Methodology
How this is built.
From government PDFs to a structured record of who traded what, when.
Coverage window
Periodic transaction reports were filed Jan 16, 2025 – May 15, 2026, with the bulk of transactions falling between Oct 23, 2024 – Mar 31, 2026 (1st–99th percentile of transaction dates). A handful of older trades exist when a member files a late or amended PTR covering historical activity, and source data occasionally contains future-dated filer typos.
Across 538 active members of Congress, 88 (16%) have reported individual transactions in this window. The remaining 450 have not. That is the expected pattern — most members do not actively trade individual securities. Common reasons:
- They hold positions through blind trusts, index funds, or mutual funds — none of which trigger STOCK Act reporting.
- They simply did not buy or sell anything over $1,000 in the period.
- They filed an annual report instead of a PTR (annual reports cover positions, not transactions, and are not parsed here).
The latest PTR ingested was filed May 15, 2026. New filings are ingested within ~24 hours of appearing in the House Clerk and Senate eFD portals.
How this compares to other trackers
The closest reference points are CapitolTrades and Quiver Quantitative. Both go back roughly three years; this site is currently focused on the active filing window.
For overlap members, the totals line up:
- Members with high filing frequency (Khanna, McCaul, Cisneros) match within a single PTR. When CapitolTrades shows newer trades than this site, the cause is a PTR posted within the last 24–48 hours that has not yet been ingested.
- For Senate members, the eFD portal serves trades as HTML tables, which we parse deterministically — no AI vision step. CapitolTrades publishes the same data with similar lag.
- Lifetime totals on third-party sites are larger because they cover three years; the per-month rate of trades and members is comparable.
If a trade is missing from this site that you can find on a primary source (House Clerk or Senate eFD), it is a bug. Open an issue with the document ID and I will fix it.
The law
The STOCK Act of 2012 (Pub. L. 112-105) requires members of Congress to disclose individual securities transactions over $1,000 within 30 days of being notified or 45 days of the trade — whichever is earlier (5 U.S.C. §13104). Filings go to the House Clerk or Senate Office of Public Records. The penalty for late filing is a $200 fee (5 U.S.C. §13106), routinely waived.
The pipeline
- Manifest fetch. The annual financial-disclosure ZIP at
disclosures-clerk.house.gov/public_disc/financial-pdfs/{year}FD.zipcontains an XML index of every filing. We diff against existingdisclosure_filings.doc_idto find new ones. - Bioguide resolution. Filers are listed by name and state-district, not bioguide ID. We resolve them against our members table by state + last name, falling back to district match for ambiguous cases.

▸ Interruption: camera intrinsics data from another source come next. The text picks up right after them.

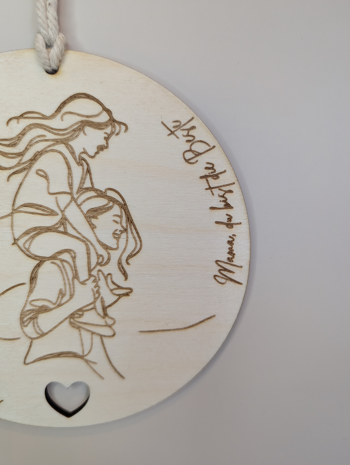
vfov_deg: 71.5
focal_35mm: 24
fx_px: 323
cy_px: 232
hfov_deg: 56.9
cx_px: 175
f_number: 1.68
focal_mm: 6.9
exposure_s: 1/98.3
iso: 64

- PDF parse. Each PTR PDF is base64-encoded and sent to Claude Sonnet via the Anthropic API as a document block. Claude returns one JSON row per transaction: owner, asset, ticker, type, date, amount range, capital-gains flag, plus a confidence score. Cost is roughly $0.10–$0.20 per filing — PDFs render to image tokens and most run several pages.
- Validation. Each row is checked against the canonical list of STOCK Act amount ranges and transaction types. Rows that fail validation or score below 0.8 confidence are held for human review and not surfaced until cleared.
- Late-filing math. A transaction is marked late if
tx_date + 45 days < filed_date. The 45-day mark is the hard statutory backstop.
What this is — and is not
This is a record of disclosed trades, not a judgment about them. Members of Congress legally trade individual stocks while serving. Every transaction on this site links to its source PDF. Nothing here stands without that link.
Visual choices
The site is organized around timelines because disclosure data is fundamentally temporal — when a trade happened, how often, in what clusters. Tables hide that structure. Time axes reveal it.
Marks: triangles point up for purchases, down for sales. Mark size maps to amount range on a log scale because filing values span four orders of magnitude. Late-filed trades carry an amber dot.
Known limitations
- Ranges, not exact amounts. All dollar values are statutory ranges. A row marked $1,001–$15,000 could be either end of that band.
- Senate uses a different parser. The Senate eFD portal serves trades as HTML tables, parsed deterministically. House PTRs are PDFs parsed with a vision model. Both feed the same downstream tables; no field is chamber-specific.
- PDF parsing is automated. Confidence below 0.8 holds a row in a review queue. A regression test set of hand-verified filings catches drift.
- No options, no derivatives. Reports include them but parsing currently focuses on common stock and ETFs.
AI transparency
The PDF-to-structured-row step uses Claude Sonnet via the Anthropic API. AI does not invent transactions or write editorial judgments. Every row links back to a government-filed PDF a human can open and verify.